S = α + β1E + β2D + β3F + μ

The 3 parts you can’t do without. α, β, μ .
α : the Y-axis intercept
β –Coefficient of the variable for how much the variable “explains” the “variable of Interest”. While it may look like a simple “how much does this variable contribute to the ‘variable of interest’ like 45%” This IS NOT what the Coefficients function is in the regression.
μ – error term component, sometimes noted as U (unknown), e or ε (error).
The goal of a regression is to test how well the variables we Hypothosize explain the Dependent Variable of interest. It would be great if our Hypothesized equation (Model) explained 100% that is entirely explains the Variable of interest. Well let me tell you that won’t happen. The μ error term helps get us closer but we still won’t get all the way there.

It is not uncommon for one of the independent variables to be found to not explain the dependent variable at all, at which point a new model omitting that variable is in order. Unless we want to support the hypothesis that that variable has nothing to do with the dependent variable.
If we go back to the above Model and we found D (years of Education) did not explain Salary, we may be incline to re-specify the model without variable D. Personally, I would be re-examining the datasets for issues because logically we probably all believe years of education directly effects Salary, why else would we have studied stats.

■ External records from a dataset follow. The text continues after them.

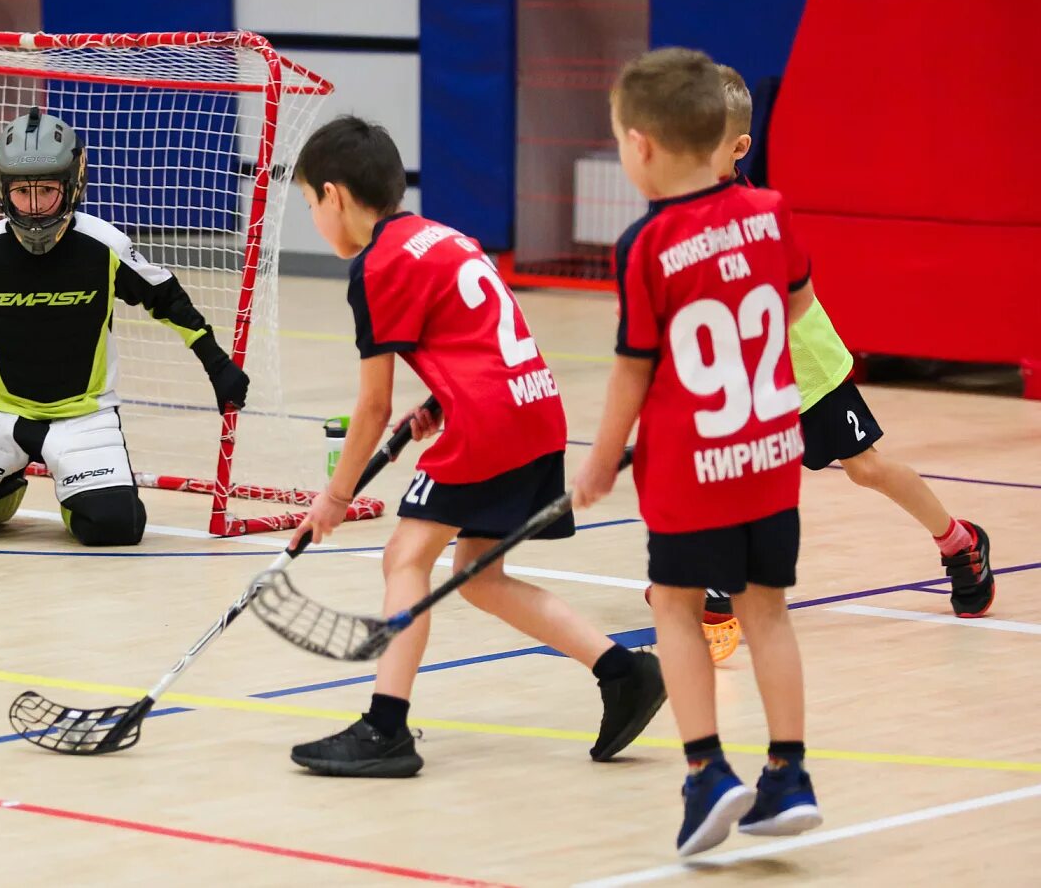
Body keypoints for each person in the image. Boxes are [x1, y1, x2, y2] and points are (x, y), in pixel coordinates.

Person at [285, 115, 666, 778]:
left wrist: (337, 495)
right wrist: (439, 398)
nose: (315, 215)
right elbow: (481, 334)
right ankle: (623, 670)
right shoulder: (445, 237)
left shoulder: (374, 266)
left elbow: (371, 405)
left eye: (311, 203)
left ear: (335, 195)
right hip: (535, 410)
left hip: (489, 424)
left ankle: (386, 728)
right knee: (481, 575)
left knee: (405, 554)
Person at [571, 48, 821, 855]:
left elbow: (631, 373)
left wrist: (602, 459)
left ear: (640, 146)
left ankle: (707, 769)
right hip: (772, 450)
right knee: (768, 613)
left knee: (674, 605)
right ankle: (788, 774)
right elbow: (797, 305)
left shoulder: (647, 246)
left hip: (691, 466)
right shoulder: (773, 211)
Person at [709, 65, 995, 618]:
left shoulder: (753, 214)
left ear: (740, 146)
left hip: (804, 364)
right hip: (749, 373)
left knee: (865, 468)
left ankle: (960, 541)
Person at [0, 107, 248, 546]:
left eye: (47, 190)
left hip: (84, 416)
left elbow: (167, 299)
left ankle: (74, 487)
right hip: (2, 413)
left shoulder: (105, 246)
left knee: (115, 527)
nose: (35, 207)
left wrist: (216, 365)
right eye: (22, 192)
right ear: (3, 189)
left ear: (74, 183)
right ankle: (7, 484)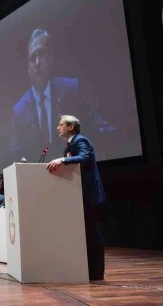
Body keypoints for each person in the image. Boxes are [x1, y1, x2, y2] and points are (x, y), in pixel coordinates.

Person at [10, 29, 115, 163]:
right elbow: (15, 154)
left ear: (51, 57)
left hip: (73, 173)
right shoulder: (19, 110)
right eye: (32, 58)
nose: (37, 63)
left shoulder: (71, 89)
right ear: (28, 67)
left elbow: (99, 126)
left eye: (41, 54)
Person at [46, 114, 106, 281]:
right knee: (85, 233)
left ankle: (97, 273)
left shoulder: (81, 141)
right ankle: (88, 270)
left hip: (90, 194)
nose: (58, 127)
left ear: (71, 127)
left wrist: (62, 159)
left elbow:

Probability And Permutations

One of the first areas that everyone is introduced to in the study of statistics are the concepts of Probability and Permutations.
Probability is usually referred to as odds by most people and the coin toss is the introduction to the concept.
A coin is generally considered to have two sides: One Heads One Tails. So is the coin is tossed into the air and it lands with one of those sides facing up what are the “odds” or probability of that being the side called heads?
possible outcomes is 2, either Heads or Tails.
Tossing the coin ONCE means only one of the possibilities will occur and they both are just as likely to occur.